Nach drei Jahren und 30 Tagen Streik und Besetzung haben sich die verbliebenen 600 Arbeiter der Reifenfabrik Compaña Hulera Euzkadi Ende Januar durchgesetzt: Ihre Fabrik, die 2001 geschlossen wurde, wird wieder eröffnet, die Arbeitsplätze sind erhalten.

Der Vorsitzende der kleinen Werksgewerkschaft, Jesús Torres Nuño, feiert diesen „Triumph der Arbeiterbewegung von Euzkadi.“

Diesem Sieg war ein langer Kampf zwischen den deutschen Bossen und den mexikanischen Gewerkschaftern um die Arbeitsbedingungen vorangegangen.

1998 hatte die deutsche Continental AG das Werk übernommen. Schon bald darauf erhöhte der Konzern die Arbeitsbelastung.

„Obwohl nach mexikanischem Recht maximal acht Stunden täglich gearbeitet werden darf, sollte die Arbeitszeit auf zwölf Stunden ausgeweitet werden“, erklärte Jesús Torres Nuño im Mai 2002 gegenüber Linksruck. „Außerdem sollte die 7-Tage-Woche eingeführt werden.“

Als er und seine Kollegen sich dagegen wehrten, entließen die Continental-Bosse im Juni 1999 18 Gewerkschaftsführer. Die Gewerkschafter gingen dagegen vor Gericht und gewannen im November 2001.

Kurz vor Weihnachten fanden die 1.164 Arbeiter der Reifenfabrik in El Salto dann einen Aushang am Werkstor: Die Geschäftsleitung teilte ihnen darin mit, dass das Werk mit sofortiger Wirkung geschlossen werde. Sie zahlte ab sofort keine Löhne mehr.

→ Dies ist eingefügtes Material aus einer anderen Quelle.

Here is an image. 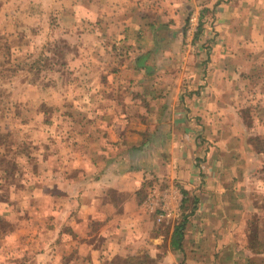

Vier Wochen später traten die Arbeiter in den Streik, weil sie die überfallartige Schließung nicht hinnehmen wollten. Sie besetzten das Werk, um zu verhindern, dass die wertvollen modernen Maschinen abtransportiert werden könnten. Und sie reichten Klage gegen die Werksschließung ein und nahmen einen langen Rechtsstreit durch verschiedene Instanzen auf.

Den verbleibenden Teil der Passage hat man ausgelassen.